Enviada em 20/07/2021

O filme “O Poço”, disponibilizado pela plataforma de streaming Netflix, mostra como o individualismo é ruim para a sociedade, quando os personagens comem de toda comida possível, mas, sem se preocupar se vai sobrar alimento para o próximo. Fora dos cinemas, no Brasil, a falta de empatia também é um problema para o corpo social, pois além de trazer prejuízos para todos, também é motiva a violência do país.
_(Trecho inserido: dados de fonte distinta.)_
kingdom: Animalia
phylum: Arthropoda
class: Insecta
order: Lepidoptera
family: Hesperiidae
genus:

Primeiramente, é notório ressaltar como a ausência de empatia nas relações sociais prejudica a todos. Nesse sentido, segundo o filósofo alemão Hans Jonas, o homem deve preocupar-se com os efeitos coletivos de suas ações e não apenas com suas consequências individuais. A afirmação desse autor se tornou clara quando o coronavírus chegou no Brasil e várias pessoas passaram a estocar álcool em gel em quantidade em suas casas, fazendo faltar esse produto no mercado. Dessa forma, é inadmissível que o brasileiro continue a agir de forma egoísta, principalmente em um período de pandemia, no qual o país passa por inúmeras dificuldades econômicas e sanitárias.

Ademais, a incapacidade de alguns indivíduos de se colocar no lugar o outro, pode gerar vários tipos de violência. Isso porque, quando o sujeito não tem empatia e se coloca em posição de superioridade em relação ao próximo, ele pode passar a maltratar. Infelizmente, esse foi o cenário da escravidão no Brasil, quando vários senhores de engenho foram responsáveis pelas milhares de mortes de pessoas negra, que até os dias atuais são vitimas de preconceito e assassinatos. Desse modo, é inaceitável que a falta de empatia continue a trazer consequências negativas para a sociedade, ainda mais em um Estado com tanta diversidade, como o Brasil. Portanto, fica evidente a importância de tornar os brasileiros mais empáticos.

Para tanto, é necessário que o Ministério da Educação, em conjunto com os estados e municípios, devem criar um projeto para ensinar as crianças a desenvolver empatia pelo próximo, por meio de atividades lúdicas. Isso pode ser feito pela promoção de seminários para os professores, explicando as didáticas a serem adotas, que serão financiadas pelo poder público. O objetivo, é implementar ações empáticas na sociedade ao educar os jovens, e aos poucos a nova geração de indivíduos poderá ser capaz de fazer a diferença.